Assume that two systems are used for a binary classification task on 100 test items, and that accuracy is calculated for each system. Derive the relationship between the accuracies and \(k\) as used in the sign test under the assumption that no correction is needed for the number of ties being odd.
The number of ties found between two systems is calculated as part of the sign test. How might this information be used in designing an improved system?

Suppose you test a binary classification system using 10-fold cross-validation with 100 items in each fold. You obtain the following results for the folds: 81, 86, 82, 84, 79, 79, 76, 82, 85, 88. What is the mean accuracy and the variance?
An alternative system, tested using exactly the same folds, gives the following results: 82, 87, 83, 85, 80, 81, 77, 83, 87, 89. Could this result be statistically significant at the 5% level? Explain your answer. (Full significance testing is not required.)

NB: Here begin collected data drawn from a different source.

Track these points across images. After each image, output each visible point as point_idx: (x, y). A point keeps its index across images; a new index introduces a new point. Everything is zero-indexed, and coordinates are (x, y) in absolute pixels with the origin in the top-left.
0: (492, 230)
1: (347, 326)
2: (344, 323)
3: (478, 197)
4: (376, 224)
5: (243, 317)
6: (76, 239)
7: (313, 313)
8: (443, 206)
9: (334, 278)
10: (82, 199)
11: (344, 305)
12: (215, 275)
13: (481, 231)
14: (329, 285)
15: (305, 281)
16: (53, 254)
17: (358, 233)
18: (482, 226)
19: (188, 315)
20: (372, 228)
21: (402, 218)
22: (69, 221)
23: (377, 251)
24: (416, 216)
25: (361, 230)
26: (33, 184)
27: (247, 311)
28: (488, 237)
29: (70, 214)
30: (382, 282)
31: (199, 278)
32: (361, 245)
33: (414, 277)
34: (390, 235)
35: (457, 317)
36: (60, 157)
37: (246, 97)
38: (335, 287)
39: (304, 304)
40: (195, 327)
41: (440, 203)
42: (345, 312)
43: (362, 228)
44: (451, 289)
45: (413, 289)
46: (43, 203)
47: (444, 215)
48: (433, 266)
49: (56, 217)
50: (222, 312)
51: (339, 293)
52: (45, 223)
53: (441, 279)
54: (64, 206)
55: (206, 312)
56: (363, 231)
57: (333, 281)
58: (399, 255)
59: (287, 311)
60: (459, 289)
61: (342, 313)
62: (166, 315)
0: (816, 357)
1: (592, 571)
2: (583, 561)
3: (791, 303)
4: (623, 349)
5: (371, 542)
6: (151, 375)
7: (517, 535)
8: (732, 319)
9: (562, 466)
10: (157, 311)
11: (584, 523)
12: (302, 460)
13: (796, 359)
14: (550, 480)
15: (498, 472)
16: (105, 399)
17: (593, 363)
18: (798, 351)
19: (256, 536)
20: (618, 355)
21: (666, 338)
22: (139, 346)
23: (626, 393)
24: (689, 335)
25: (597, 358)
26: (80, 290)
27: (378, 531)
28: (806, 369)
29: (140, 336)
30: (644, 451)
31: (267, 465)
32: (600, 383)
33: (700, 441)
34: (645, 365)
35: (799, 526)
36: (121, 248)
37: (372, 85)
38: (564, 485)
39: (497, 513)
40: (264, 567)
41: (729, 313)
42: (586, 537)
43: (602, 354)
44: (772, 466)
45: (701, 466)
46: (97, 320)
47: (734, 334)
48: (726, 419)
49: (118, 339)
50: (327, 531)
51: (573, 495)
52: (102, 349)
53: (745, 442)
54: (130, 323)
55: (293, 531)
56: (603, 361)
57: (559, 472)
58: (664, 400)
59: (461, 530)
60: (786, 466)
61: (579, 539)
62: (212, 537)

What effects can cause the accuracy of a sentiment analysis system trained on old data using bag-of-words to decrease when applied to later data?

The experiment in Task 1 where you all had to choose between positive and negative for a movie review which was more accurately described as neutral sentiment demonstrates that kappa will be much higher on some items than others. However, adding a third category won't necessarily improve kappa. Why not?
Why might it be informative/useful to use human annotation on a sample of data even if you already have annotation which corresponds closely to ground truth, such as movie review stars?